Here, based on a plethora of arbitral decisions addressing the matter, it is evident that the phrase, "available to perform the work," is vague. Consequently, the Arbitrator not only is allowed to interpret its meaning, he is obligated to do so.
After determining that the contract provision was ambiguous, the Arbitrator did not ignore the "existing common law of the particular plant or industry."
The Arbitrator then reviewed the arbitral precedent submitted by the Union, which concluded that "the employer cannot properly determine whether its employees are or are not `reasonably available' for the overtime or premium work opportunity, `[u]ntil that offer was made and the employees declined it.'"
Guided by these overarching principles, the Arbitrator painstakingly reviewed the facts of the case, the evidence presented by the parties, and the testimony of the witnesses. He considered the limited scope of the notice provided by the company, together with testimony that underground workers "commonly seek and will very readily accept surface assignments when the same are made known and offered to them."
In reaching his conclusion, the Arbitrator analyzed the competing precedent defining the relevant common law of the shop, made factual findings regarding the grieved actions, and concluded that the Company had violated the CBA because there was inadequate evidence that the entire force of "regular Employees" was not "reasonably available" to perform the work. (Dkt. No. 1-1 at 21-22).
Ultimately, the Company asks the Court to review and reject the Arbitrator's factual findings. This the Court will not do. The Supreme Court of the United States has specifically admonished any court from such judicial interference in arbitrators' factual findings, and the facts of this case hardly give rise to an occasion to circumvent that edict.
The Company finally contends that the Award fails to consider the "legal requirements which must be met for employees to perform work at a coal mine." (Dkt. No. 17-1 at 17). In support of its contention, the Company cites 30 C.F.R. §§ 48.25-27, which generally outline certain training requirements for miners. This argument lacks merit.
To begin, there is no indication that the regulations cited by the Company had any bearing on whether there would have been union workers available to perform the skip rope changes had they been adequately notified. The first regulation, 30 C.F.R. § 48.25, covers training that all miners receive prior to starting work at a mine. Presumably, the Company does not argue that it failed to fulfill this regulation with every miner it employed — before they began working at the mine.

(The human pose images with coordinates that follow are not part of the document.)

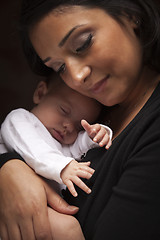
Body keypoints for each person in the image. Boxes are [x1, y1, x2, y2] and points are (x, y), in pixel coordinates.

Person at [0, 0, 160, 239]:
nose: (76, 77)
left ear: (129, 14)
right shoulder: (92, 104)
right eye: (60, 67)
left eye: (83, 44)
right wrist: (9, 169)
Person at [1, 72, 112, 198]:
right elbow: (33, 146)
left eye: (79, 127)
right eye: (64, 111)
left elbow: (78, 149)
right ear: (40, 94)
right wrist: (62, 166)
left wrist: (94, 136)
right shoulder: (19, 119)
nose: (69, 127)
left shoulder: (62, 145)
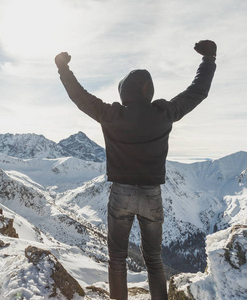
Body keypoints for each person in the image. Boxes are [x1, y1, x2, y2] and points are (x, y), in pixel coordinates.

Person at [55, 40, 217, 300]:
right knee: (154, 260)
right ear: (148, 91)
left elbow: (80, 96)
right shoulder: (165, 112)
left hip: (121, 195)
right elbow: (197, 91)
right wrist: (208, 59)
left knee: (117, 259)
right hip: (152, 195)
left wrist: (64, 69)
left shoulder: (111, 115)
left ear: (124, 92)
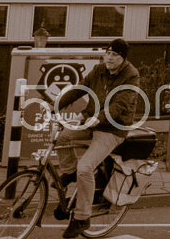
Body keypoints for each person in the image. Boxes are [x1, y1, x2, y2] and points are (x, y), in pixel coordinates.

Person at [54, 39, 143, 238]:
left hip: (112, 129)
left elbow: (120, 105)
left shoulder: (131, 76)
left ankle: (82, 218)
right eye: (108, 53)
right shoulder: (99, 70)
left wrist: (99, 117)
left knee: (85, 167)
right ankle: (68, 173)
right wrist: (56, 105)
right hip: (91, 121)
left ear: (123, 58)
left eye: (115, 55)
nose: (110, 58)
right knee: (62, 139)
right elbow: (80, 88)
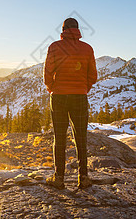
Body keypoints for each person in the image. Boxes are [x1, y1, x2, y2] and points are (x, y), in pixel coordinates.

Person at [44, 17, 97, 189]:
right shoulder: (87, 49)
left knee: (59, 137)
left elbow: (47, 71)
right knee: (81, 137)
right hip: (79, 97)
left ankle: (59, 178)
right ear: (78, 29)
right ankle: (84, 177)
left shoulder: (55, 47)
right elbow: (93, 75)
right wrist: (83, 88)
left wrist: (52, 88)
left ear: (63, 29)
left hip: (58, 96)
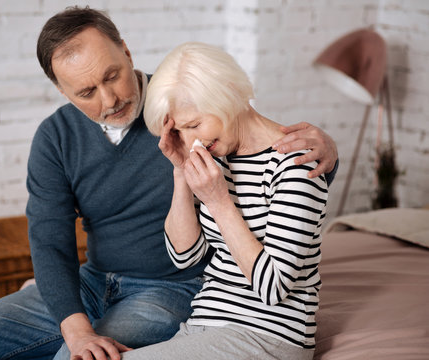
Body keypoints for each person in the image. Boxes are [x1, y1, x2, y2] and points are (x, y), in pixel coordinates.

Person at [0, 7, 337, 360]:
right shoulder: (55, 137)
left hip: (169, 288)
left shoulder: (180, 107)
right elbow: (49, 241)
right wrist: (77, 327)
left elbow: (258, 153)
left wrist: (327, 154)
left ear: (127, 53)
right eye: (86, 92)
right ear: (62, 92)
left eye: (112, 76)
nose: (109, 98)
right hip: (95, 279)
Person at [120, 42, 328, 360]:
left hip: (266, 336)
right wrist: (181, 172)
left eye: (194, 125)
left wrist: (218, 203)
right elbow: (185, 257)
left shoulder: (295, 163)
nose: (192, 141)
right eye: (180, 130)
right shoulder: (218, 158)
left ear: (228, 93)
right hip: (203, 328)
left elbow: (273, 288)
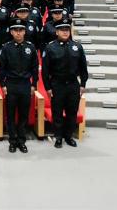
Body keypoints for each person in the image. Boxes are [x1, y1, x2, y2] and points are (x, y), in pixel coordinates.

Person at [42, 18, 88, 148]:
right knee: (57, 112)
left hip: (73, 84)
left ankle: (68, 136)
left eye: (67, 30)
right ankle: (58, 137)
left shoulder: (77, 46)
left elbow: (83, 67)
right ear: (56, 32)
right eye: (62, 30)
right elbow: (45, 70)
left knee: (72, 112)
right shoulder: (50, 47)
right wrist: (48, 87)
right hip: (57, 84)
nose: (65, 32)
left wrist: (83, 84)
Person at [0, 18, 38, 153]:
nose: (18, 33)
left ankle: (21, 140)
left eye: (21, 30)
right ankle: (12, 140)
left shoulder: (30, 47)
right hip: (11, 85)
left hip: (26, 85)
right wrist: (3, 85)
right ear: (11, 32)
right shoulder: (6, 47)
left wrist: (34, 85)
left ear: (25, 32)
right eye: (16, 30)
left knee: (23, 114)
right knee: (10, 114)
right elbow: (2, 68)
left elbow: (34, 68)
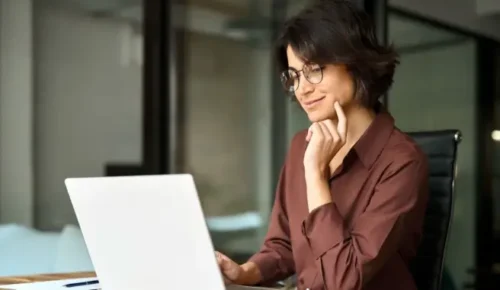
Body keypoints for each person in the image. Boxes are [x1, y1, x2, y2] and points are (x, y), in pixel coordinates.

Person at [216, 0, 429, 289]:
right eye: (295, 76)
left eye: (315, 69)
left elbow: (344, 280)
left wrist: (316, 178)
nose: (302, 89)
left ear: (355, 64)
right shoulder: (300, 146)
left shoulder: (402, 160)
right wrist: (244, 272)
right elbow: (283, 246)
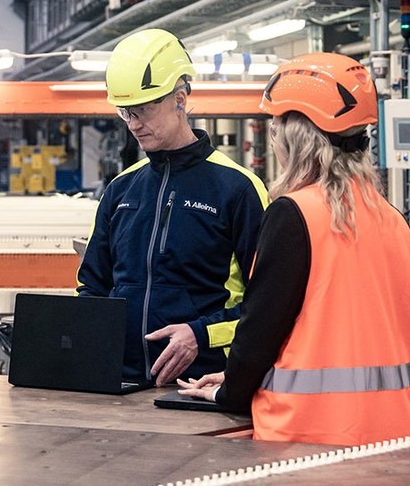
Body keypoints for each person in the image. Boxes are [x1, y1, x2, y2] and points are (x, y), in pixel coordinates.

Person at [177, 53, 410, 445]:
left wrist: (230, 390)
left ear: (296, 138)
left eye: (275, 130)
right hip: (391, 435)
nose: (274, 141)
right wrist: (237, 376)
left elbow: (261, 329)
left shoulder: (295, 214)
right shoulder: (392, 219)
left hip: (307, 437)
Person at [77, 28, 268, 387]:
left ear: (179, 99)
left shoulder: (238, 189)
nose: (134, 124)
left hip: (202, 386)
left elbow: (266, 303)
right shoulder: (120, 190)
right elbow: (91, 287)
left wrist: (202, 335)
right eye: (125, 112)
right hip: (122, 386)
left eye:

The next regulation, 30 C.F.R. § 48.26, applies to "experienced miners" who are: "(1) Newly employed by the operator; (2) Transferred to the mine; (3) Experienced surface miners transferred from underground to surface; or (4) Returning to the mine after an absence of more than 12 months." Again, the Company is presumably not arguing that any such experienced miners working at the mine during the relevant time periods were not then trained because "[e]xperienced miners must complete the training prescribed in this section
Finally, 30 C.F.R. § 48.27 appears to apply only to "[m]iners assigned to new work tasks as mobile equipment operators, drilling machine operators, haulage and conveyor systems operators, ground control machine operators, AMS operators, and those in blasting operations," none of which was the type of work at issue here.
Further undermining the Company's argument was the testimony by multiple mine personnel that the skip ropes changes were often performed by workers without any specialized training.
Although it is true that courts should refuse to enforce arbitration awards that interpret contract language in such a way that "would violate `some explicit public policy,'" this is not such a case.